BRIEF » The span to copy runs from the line containing "left ankle: (467, 640)" to the last line below. Copy it exactly, with nothing else.
* * *
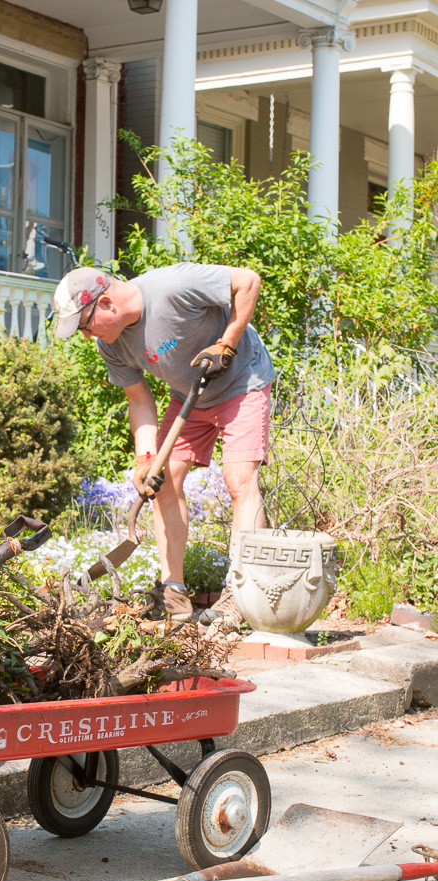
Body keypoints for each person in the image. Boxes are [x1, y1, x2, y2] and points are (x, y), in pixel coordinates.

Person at [53, 262, 276, 627]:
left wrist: (228, 342)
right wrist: (145, 460)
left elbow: (248, 280)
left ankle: (241, 592)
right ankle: (174, 593)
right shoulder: (110, 346)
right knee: (163, 481)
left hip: (242, 381)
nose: (85, 335)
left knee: (239, 480)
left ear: (106, 303)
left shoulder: (173, 286)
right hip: (191, 393)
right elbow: (139, 400)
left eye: (85, 325)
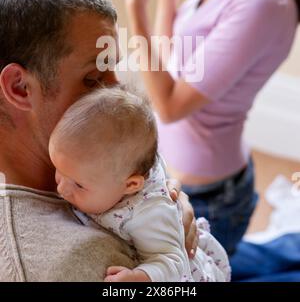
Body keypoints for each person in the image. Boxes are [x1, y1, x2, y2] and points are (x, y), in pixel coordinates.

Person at [125, 0, 300, 255]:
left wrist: (136, 6)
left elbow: (168, 104)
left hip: (210, 197)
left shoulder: (263, 2)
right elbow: (174, 63)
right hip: (173, 172)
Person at [0, 0, 196, 282]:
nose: (117, 91)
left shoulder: (89, 148)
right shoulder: (86, 262)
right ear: (20, 87)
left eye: (113, 69)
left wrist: (164, 205)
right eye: (92, 79)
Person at [49, 86, 231, 282]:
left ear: (131, 185)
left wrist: (140, 276)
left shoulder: (148, 214)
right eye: (59, 170)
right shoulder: (114, 169)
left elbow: (174, 262)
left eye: (78, 185)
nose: (61, 189)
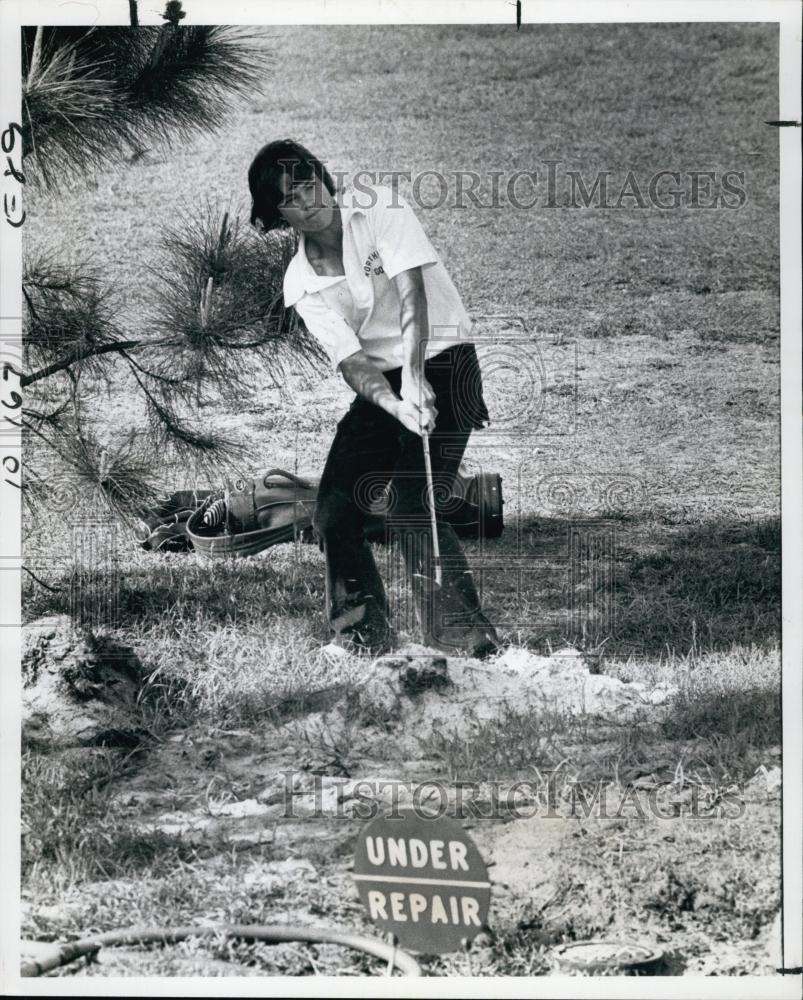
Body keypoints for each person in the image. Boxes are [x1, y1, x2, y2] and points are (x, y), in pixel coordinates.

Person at [248, 139, 499, 659]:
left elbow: (413, 292)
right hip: (381, 385)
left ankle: (467, 640)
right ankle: (363, 639)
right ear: (279, 215)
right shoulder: (300, 282)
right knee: (334, 512)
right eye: (290, 197)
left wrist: (414, 376)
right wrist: (393, 403)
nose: (308, 200)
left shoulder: (379, 206)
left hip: (446, 361)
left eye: (309, 183)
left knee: (411, 505)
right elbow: (352, 361)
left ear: (324, 176)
* * *
RESPONSE »
left ankle: (467, 640)
right ankle: (363, 639)
right ear: (279, 215)
right shoulder: (300, 282)
right knee: (334, 512)
right eye: (290, 197)
left wrist: (414, 376)
right wrist: (393, 403)
nose: (308, 200)
left shoulder: (379, 206)
left hip: (446, 361)
left eye: (309, 183)
left knee: (411, 505)
right elbow: (352, 361)
left ear: (324, 176)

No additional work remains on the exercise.